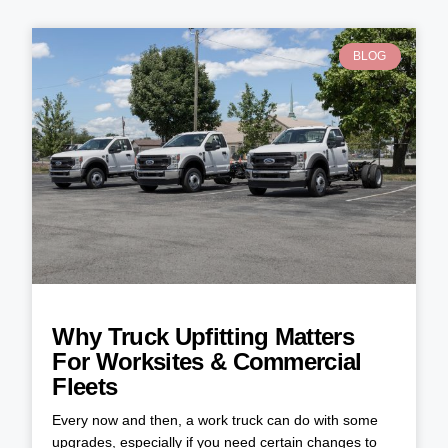
BLOG
Why Truck Upfitting Matters
For Worksites & Commercial
Fleets
Every now and then, a work truck can do with some
upgrades, especially if you need certain changes to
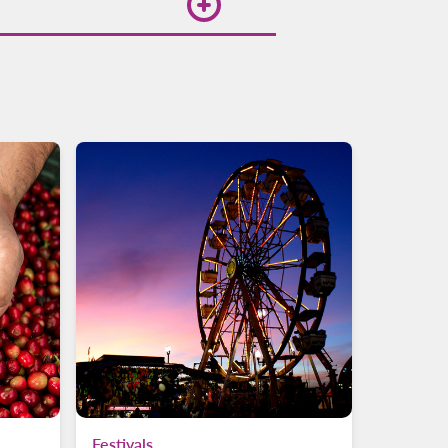
 for flights on the
Festivals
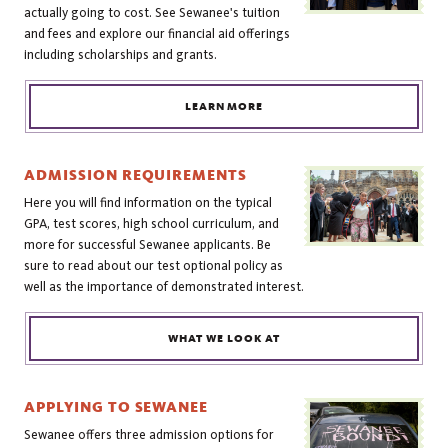
actually going to cost. See Sewanee's tuition
and fees and explore our financial aid offerings
including scholarships and grants.
LEARN MORE
ADMISSION REQUIREMENTS
Here you will find information on the typical
GPA, test scores, high school curriculum, and
more for successful Sewanee applicants. Be
sure to read about our test optional policy as
well as the importance of demonstrated interest.
WHAT WE LOOK AT
APPLYING TO SEWANEE
Sewanee offers three admission options for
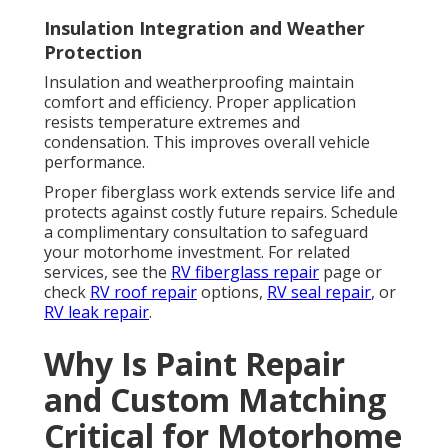
Insulation Integration and Weather
Protection
Insulation and weatherproofing maintain
comfort and efficiency. Proper application
resists temperature extremes and
condensation. This improves overall vehicle
performance.
Proper fiberglass work extends service life and
protects against costly future repairs. Schedule
a complimentary consultation to safeguard
your motorhome investment. For related
services, see the
RV fiberglass repair
page or
check
RV roof repair
options,
RV seal repair
, or
RV leak repair
.
Why Is Paint Repair
and Custom Matching
Critical for Motorhome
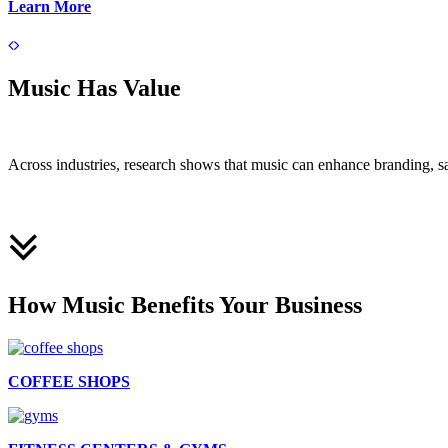
Learn More
Music Has Value
Across industries, research shows that music can enhance branding, s
How Music Benefits Your Business
COFFEE SHOPS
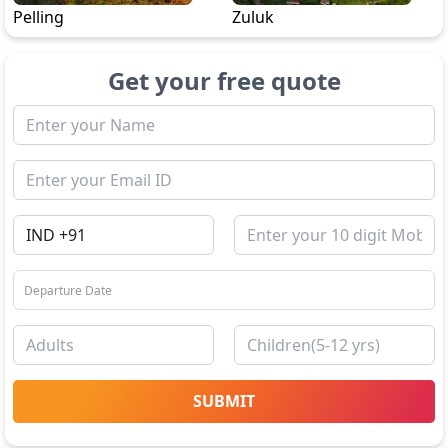
Pelling
Zuluk
Get your free quote
SUBMIT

WHAT IS REQUIRED:
Determine the count of lines that include the word "Proper" in the listing, and state nothing but that count.

SOLUTION FOR THIS PROBLEM:
2